HAK SEBAGAI PEMILIH CALON GUBERNUR DAN CALON WAKIL GUBERNUR PADA PILKADA KALTENG 2020

0 telah menandatangani. Mari kita ke 200.


Pesta Demokrasi Telah Usai dan dilaksanakan pada 9 Desember 2020 tempo hari, Namun Ada Beberapa Kasus di Wilayah Provinsi Kalimantan Tengah yang kini menjadi Sorotan Tajam Masyarakat Publik Akibat tidak adanya keterbukaan Informasi kepada Masyarakat dalam Penyelenggaraan Pemilihan Calon Kepala Daerah yaitu Calon Gubernur dan Wakil Gubernur Kalimantan Tengah. Di mana ditemukan beberapa Kasus masyarakat yang terkekang dan terbatasi Hak Pilihnya sebagai masyarakat dalam perwujudan Kedaulatan System Demokrasi di Bangsa ini. Yaitu :

1. Banyaknya Pemilih yang tidak mendapatkan Hak Pilih pada Pilkada 2020 yang dimana pada Pilkada 2018 Silam Pemilih mendapatkan Surat Undangan dan Kenyataannya pada Pilkada 2020 kali ini banyak Masyarakat yang tidak di Undang bahkan tidak mendapatkan Haknya dalam memilih.

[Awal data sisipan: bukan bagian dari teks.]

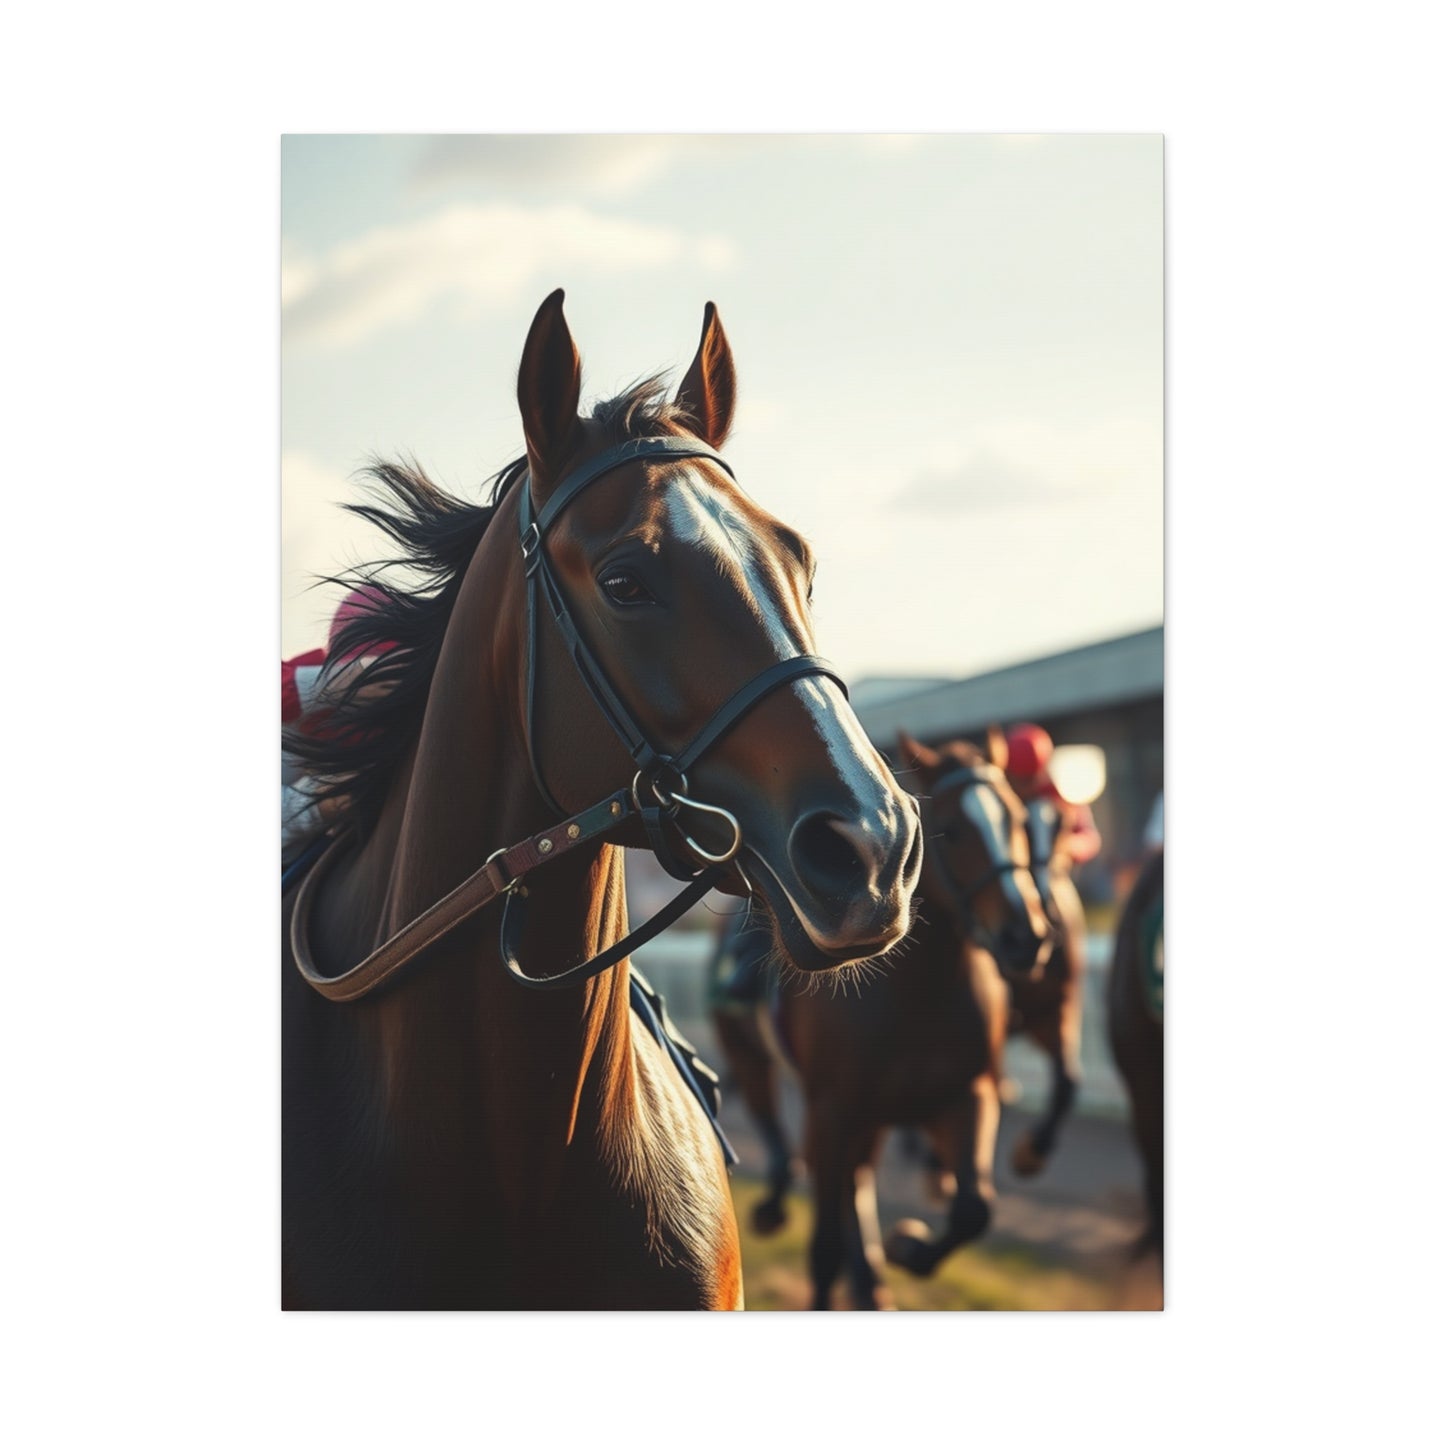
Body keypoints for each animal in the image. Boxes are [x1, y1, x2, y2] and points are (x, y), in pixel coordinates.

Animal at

2. Untuk itu kami meminta kepada Badan Pengawasan Pemilu dan Komisi Penyelenggaraan terkait agar melakukan pendataan ulang wilayah wilayah yang dimana masyarakat yang tidak di undang untuk melaksanakan dan ikut serta dalam Pilkada 2020 agar dapat di konfirmasi dan mendapatkan Haknya kembali sebagai Masyarakat dan Warga Negara Republik Indonesia.

3. Hak suara di batasi dengan tidak disampaikannya Surat Undangan Perihal Pelaksanaan Pilkada di daerah, yang membuat stigma publik yaitu "Kebebasan berdemokrasi kini sudah di kekang"

4. Jangan pernah menjadikan Pandemi sebagai alasan kurang maksimalnya informasi yang disampaikan kepada masyarakat terkait Pelaksanaan Pilkada, sebab setiap masyarakat memiliki Hak yang sama untuk berdemokrasi di masing masing wilayah di NKRI. Terlebih pada saat Pelaksanaan Pilkada semua pihak sudah melaksanakan Protokol kesehatan sesuai anjuran Pemerintah Daerah dan Pusat.

5. Untuk itu kami memohon dengan sangat agar Pemerintah Pusat dapat memfasilitasi keinginan dalam Hak serta Kebebasan berdemokrasi di Negara Sendiri.